The Scoop – An eerie, atmospheric sci-fi story which packs an emotional punch
When twelve silent, monolithic alien spaceships touch down at twelve locations across the planet, humanity is thrown into chaos. Nobody knows what the aliens want, and whether they are dangerous. In Montana, linguistics professor Louise Banks (Amy Adams) is brought in, along with physicist Ian Donnelly (Jeremy Renner), to try and find a way of talking to these extraterrestrial visitors.
Working against the clock, under the suspicious eye of the FBI and of Army Colonel Weber (Forest Whitaker), Louise and Ian must decipher the strange symbols which the aliens use to communicate. As the tension mounts and global war threatens, Louise finds that her immersion in this new language is changing her in unexpected ways.
This quiet, beguiling film takes a science fiction staple – the arrival of alien visitors on earth – and then declines to go in the direction we might expect. There are no explosions (well, alright, there is one), very few guns, and only the odd glimpse of global carnage. The monsters themselves remain largely hidden in the mist. Our focus is on the face of Amy Adams: tired, determined, illuminated with wonder.
Don’t read too much about Arrival before you go and see it, because the story’s gentle rug-pull in the third act needs to be experienced firsthand. We’re left haunted by some timely questions about empathy, about reaching out towards the Other, and about the painful choices we must make in order to truly live.
The questions below contain plot spoilers.
- What were you expecting when you went to see the film, and did it live up to your expectations? What other films would you compare it to?
- How did you react to Amy Adams’ central performance? What qualities did she bring to the character of Louise?
- What did the film’s cinematography and sound add to your experience? Were there any visual moments, or moments from the soundtrack, which particularly struck you? How would you describe Arrival‘s overall atmosphere?
- What did you think of the film’s special effects, including the design of the spaceships, and of the Heptapods themselves?
Language is the first weapon drawn in a conflict. – Louise
- How does Louise approach opening up communication with the Heptapods? Why does she believe that they need to see her without her hazmat suit on, and why do she and Ian give them nicknames? What do you think are the key components of good communication?
- Have you ever tried to communicate with someone whose life experiences or point of view were completely ‘alien’ to your own? What did you find helpful, and what got in the way? How effectively do you think the film captured this experience?
- What does the film have to say about the power of language, both to connect us and to come between us? In what sense can language be a ‘weapon’? Can you think of some recent real-life examples of language being used as a weapon?
- How do Louise and Ian’s aims clash with the aims of the military and the FBI throughout the film? What points might the filmmakers be making about our tendency to react defensively in the face of the unknown, and the damage this can do?

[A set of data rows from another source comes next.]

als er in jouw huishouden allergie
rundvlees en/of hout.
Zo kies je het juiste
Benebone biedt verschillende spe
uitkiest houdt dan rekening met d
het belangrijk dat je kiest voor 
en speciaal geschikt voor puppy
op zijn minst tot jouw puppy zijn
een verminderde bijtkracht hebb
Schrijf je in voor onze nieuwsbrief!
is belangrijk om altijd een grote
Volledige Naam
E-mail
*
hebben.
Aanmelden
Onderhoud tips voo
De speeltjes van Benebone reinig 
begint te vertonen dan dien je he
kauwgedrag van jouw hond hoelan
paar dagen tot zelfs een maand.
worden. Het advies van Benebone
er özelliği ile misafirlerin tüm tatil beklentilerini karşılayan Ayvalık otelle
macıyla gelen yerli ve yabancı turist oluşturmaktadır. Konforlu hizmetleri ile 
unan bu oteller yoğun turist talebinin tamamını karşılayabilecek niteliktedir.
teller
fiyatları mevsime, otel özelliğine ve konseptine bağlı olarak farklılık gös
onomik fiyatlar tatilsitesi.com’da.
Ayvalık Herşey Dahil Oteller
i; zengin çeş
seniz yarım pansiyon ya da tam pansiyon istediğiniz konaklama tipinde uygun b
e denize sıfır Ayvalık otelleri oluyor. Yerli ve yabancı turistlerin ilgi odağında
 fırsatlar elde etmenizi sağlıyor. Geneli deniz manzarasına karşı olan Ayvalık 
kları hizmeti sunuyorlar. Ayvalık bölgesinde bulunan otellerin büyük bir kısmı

- How, and why, is Louise so deeply affected by her immersion in the Heptapod language? What do you think of the idea – known as the Sapir-Whorf hypothesis – that language actually shapes how we think and how we view the world? What deeper implications might this idea have?

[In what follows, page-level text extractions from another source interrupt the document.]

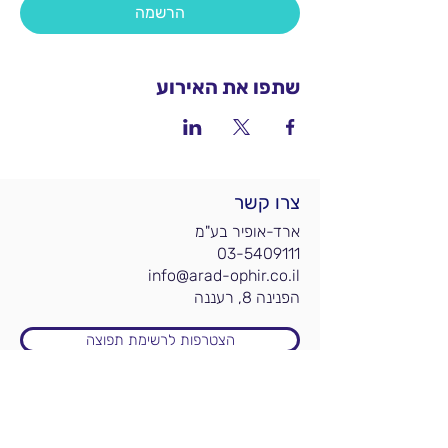
הרשמה
שתפו את האירוע
צרו קשר
ארד-אופיר בע"מ
03-5409111
info@arad-ophir.co.il
הפנינה 8, רעננה
הצטרפות לרשימת תפוצה
מידע לפי תחומים
אקדמיה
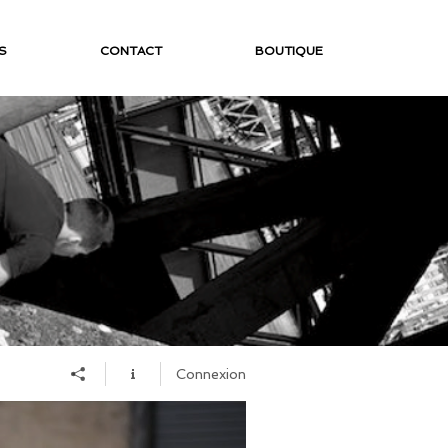
S
CONTACT
BOUTIQUE
Connexion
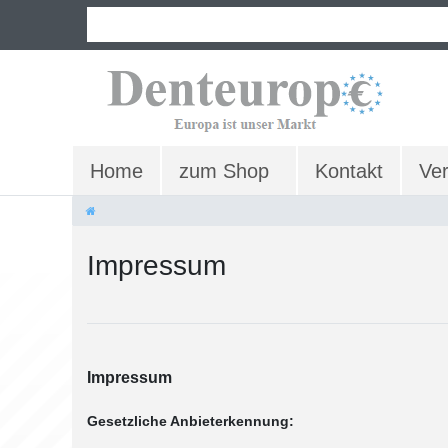
Home
zum Shop
Kontakt
Ve
Impressum
Impressum
Gesetzliche Anbieterkennung:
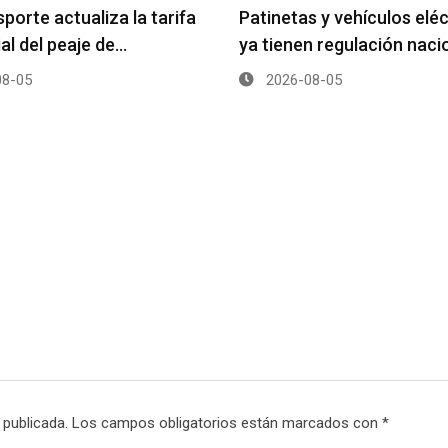
porte actualiza la tarifa
Patinetas y vehículos elé
ial del peaje de…
ya tienen regulación naci
8-05
2026-08-05
 publicada.
Los campos obligatorios están marcados con
*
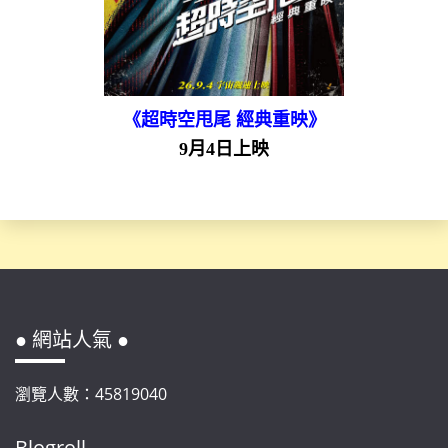
《超時空甩尾 經典重映》
9月4日上映
● 網站人氣 ●
瀏覽人數：45819040
Blogroll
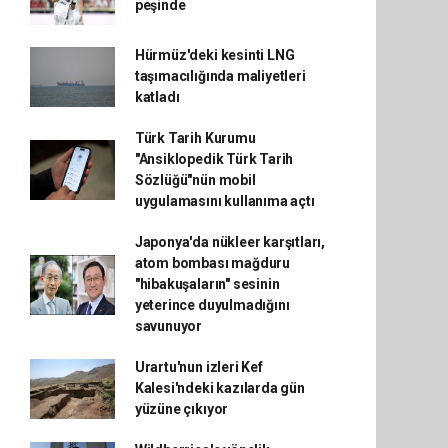
peşinde
Hürmüz'deki kesinti LNG
taşımacılığında maliyetleri
katladı
Türk Tarih Kurumu
"Ansiklopedik Türk Tarih
Sözlüğü"nün mobil
uygulamasını kullanıma açtı
Japonya'da nükleer karşıtları,
atom bombası mağduru
"hibakuşaların" sesinin
yeterince duyulmadığını
savunuyor
Urartu'nun izleri Kef
Kalesi'ndeki kazılarda gün
yüzüne çıkıyor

Are you dreaming in their language? – Ian
- How did you react to the film’s twist? Did you see it coming, or were you surprised? How did it re-shape your understanding of the story?
- What did you think of Louise’s choice to embrace her future, despite knowing where it would lead? Do you think she made the right choice, and would you have done the same in her place?
- At the end of the film, Louise asks Ian whether he would have made different choices in his life, if he’d been able to see the future. How would you answer this question in relation to your own life? How can we learn to make peace with the certainties and the uncertainties of our own futures?